### BRIEF
A single number is the answer: how many lines of the data hold "Right"?

### GIVEN RECORDS

▬▬▬▬▬▬

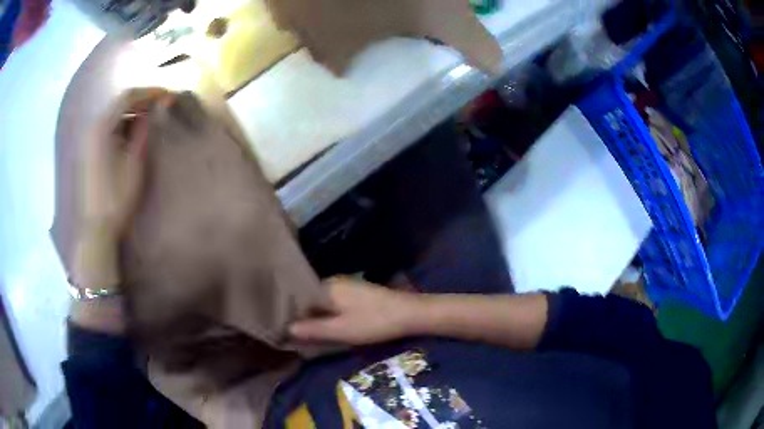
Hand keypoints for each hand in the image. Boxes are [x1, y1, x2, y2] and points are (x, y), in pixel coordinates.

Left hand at [82, 88, 169, 237]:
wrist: (96, 228)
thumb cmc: (116, 197)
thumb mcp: (134, 162)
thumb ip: (143, 131)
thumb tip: (153, 109)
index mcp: (102, 127)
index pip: (128, 96)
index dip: (150, 91)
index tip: (168, 94)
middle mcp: (93, 127)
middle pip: (119, 102)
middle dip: (142, 100)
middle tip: (161, 104)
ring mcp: (89, 139)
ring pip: (114, 114)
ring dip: (133, 112)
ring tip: (150, 119)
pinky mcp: (90, 150)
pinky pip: (108, 127)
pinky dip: (123, 124)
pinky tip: (133, 133)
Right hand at [289, 277, 422, 345]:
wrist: (409, 313)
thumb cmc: (373, 322)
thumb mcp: (341, 330)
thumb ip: (313, 329)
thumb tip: (287, 328)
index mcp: (326, 287)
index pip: (298, 300)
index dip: (292, 316)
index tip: (286, 332)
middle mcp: (332, 281)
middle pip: (310, 300)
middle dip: (305, 317)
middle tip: (299, 337)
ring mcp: (346, 285)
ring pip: (322, 302)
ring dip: (317, 317)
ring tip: (311, 334)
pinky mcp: (356, 292)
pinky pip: (333, 303)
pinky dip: (329, 314)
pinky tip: (331, 326)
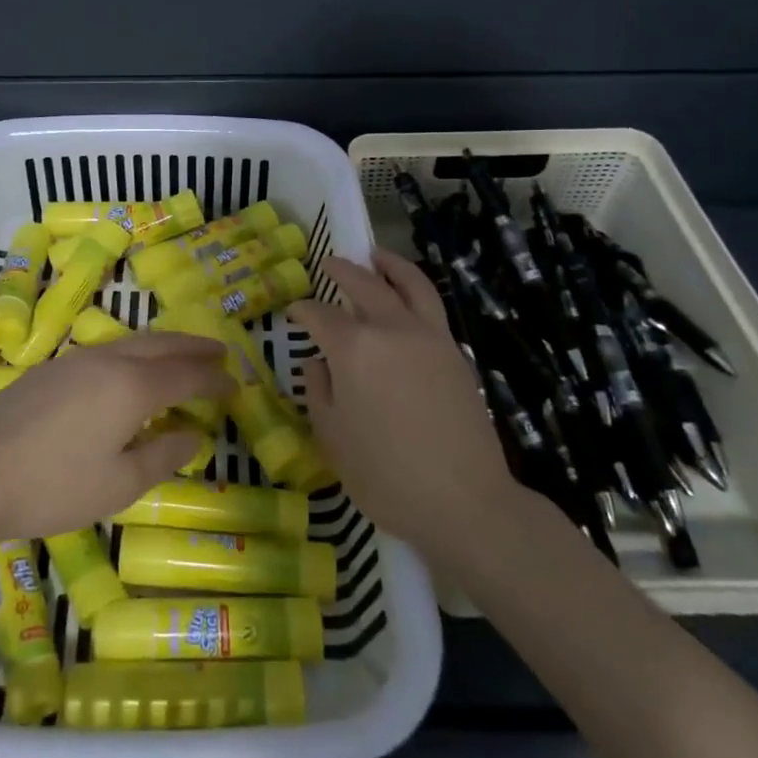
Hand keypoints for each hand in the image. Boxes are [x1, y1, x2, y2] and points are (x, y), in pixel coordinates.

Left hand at [0, 331, 230, 545]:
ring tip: (180, 357)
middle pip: (161, 345)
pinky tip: (128, 372)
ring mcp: (74, 360)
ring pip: (131, 342)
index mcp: (131, 387)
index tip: (235, 384)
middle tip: (220, 353)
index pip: (185, 374)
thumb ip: (162, 456)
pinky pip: (106, 351)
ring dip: (163, 346)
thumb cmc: (53, 487)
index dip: (213, 378)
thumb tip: (193, 434)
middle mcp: (107, 360)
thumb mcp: (118, 485)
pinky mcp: (49, 369)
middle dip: (194, 348)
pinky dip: (133, 355)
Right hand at [289, 249, 517, 562]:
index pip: (320, 315)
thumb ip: (319, 391)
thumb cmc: (385, 474)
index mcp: (354, 348)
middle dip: (342, 270)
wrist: (465, 501)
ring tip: (376, 255)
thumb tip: (319, 363)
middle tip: (328, 263)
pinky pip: (431, 306)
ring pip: (409, 284)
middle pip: (364, 284)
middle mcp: (392, 329)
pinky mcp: (455, 353)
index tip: (292, 313)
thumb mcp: (332, 437)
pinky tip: (405, 299)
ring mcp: (429, 337)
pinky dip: (414, 289)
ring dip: (389, 265)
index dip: (302, 311)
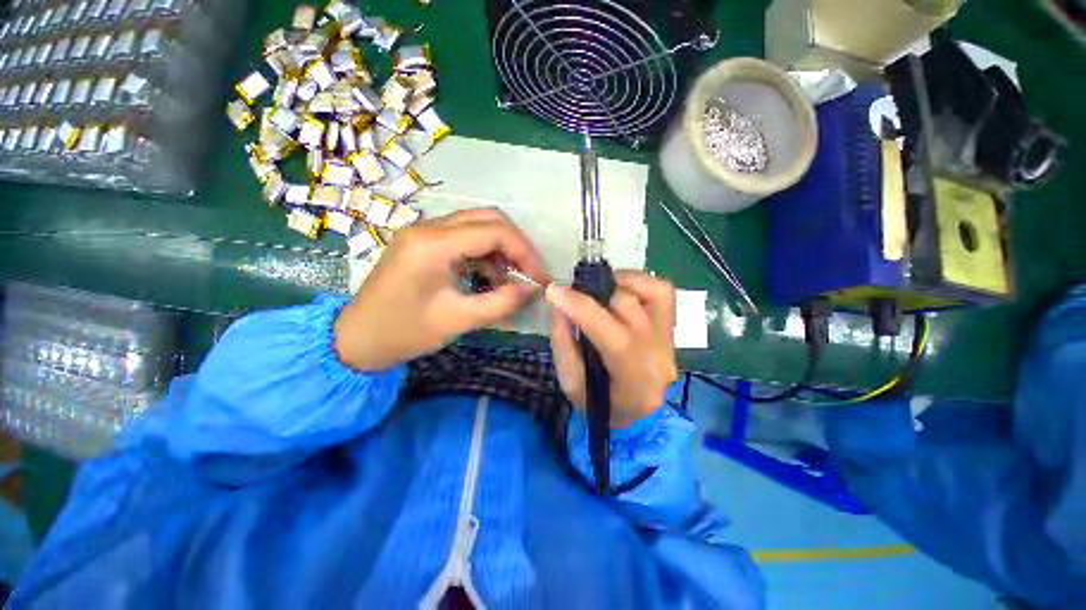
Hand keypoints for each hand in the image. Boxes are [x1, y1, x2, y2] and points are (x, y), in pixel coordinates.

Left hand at [334, 208, 548, 370]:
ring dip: (501, 249)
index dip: (525, 252)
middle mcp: (428, 227)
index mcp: (433, 244)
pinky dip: (485, 254)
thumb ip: (502, 302)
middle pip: (488, 218)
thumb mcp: (458, 320)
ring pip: (478, 225)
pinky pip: (464, 238)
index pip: (494, 231)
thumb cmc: (404, 332)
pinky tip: (491, 277)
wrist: (356, 339)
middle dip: (516, 246)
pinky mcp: (424, 242)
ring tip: (512, 280)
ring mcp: (424, 232)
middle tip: (530, 274)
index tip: (540, 278)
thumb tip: (533, 289)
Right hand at [547, 271, 677, 427]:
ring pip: (651, 291)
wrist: (640, 410)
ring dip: (617, 284)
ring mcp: (669, 336)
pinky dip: (637, 282)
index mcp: (634, 378)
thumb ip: (563, 344)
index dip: (580, 308)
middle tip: (574, 296)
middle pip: (629, 307)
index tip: (554, 292)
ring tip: (598, 291)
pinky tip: (619, 290)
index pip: (611, 335)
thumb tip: (559, 306)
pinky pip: (661, 289)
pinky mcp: (672, 324)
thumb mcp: (572, 383)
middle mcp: (659, 353)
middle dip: (594, 294)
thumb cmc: (602, 402)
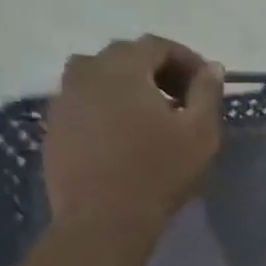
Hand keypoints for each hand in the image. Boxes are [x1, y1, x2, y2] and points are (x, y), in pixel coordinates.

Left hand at [43, 36, 222, 227]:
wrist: (103, 220)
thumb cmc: (158, 174)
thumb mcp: (200, 134)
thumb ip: (207, 94)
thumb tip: (211, 68)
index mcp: (123, 68)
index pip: (157, 45)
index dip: (186, 59)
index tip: (205, 84)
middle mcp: (86, 71)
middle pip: (125, 56)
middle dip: (156, 70)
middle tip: (181, 100)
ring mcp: (64, 99)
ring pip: (98, 77)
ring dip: (127, 87)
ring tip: (149, 116)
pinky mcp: (54, 127)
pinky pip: (83, 102)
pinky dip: (105, 107)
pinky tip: (122, 136)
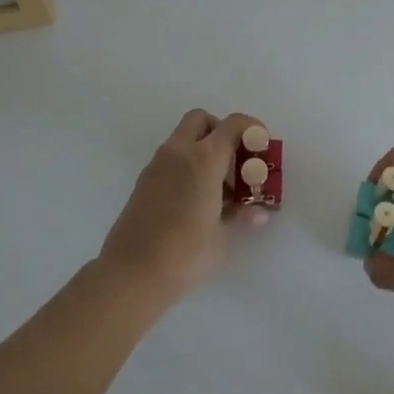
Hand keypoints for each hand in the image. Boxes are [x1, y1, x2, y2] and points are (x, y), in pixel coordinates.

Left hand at [97, 109, 255, 305]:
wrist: (131, 273)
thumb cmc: (184, 253)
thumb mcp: (221, 236)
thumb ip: (239, 216)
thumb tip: (257, 212)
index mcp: (203, 158)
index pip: (233, 125)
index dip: (252, 130)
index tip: (262, 148)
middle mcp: (178, 152)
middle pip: (202, 120)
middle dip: (222, 132)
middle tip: (235, 162)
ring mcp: (157, 165)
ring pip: (184, 139)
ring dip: (204, 150)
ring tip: (219, 188)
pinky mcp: (144, 181)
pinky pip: (171, 159)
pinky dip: (187, 165)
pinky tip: (196, 200)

▬▬▬▬▬▬

### EXERCISE RESULT
3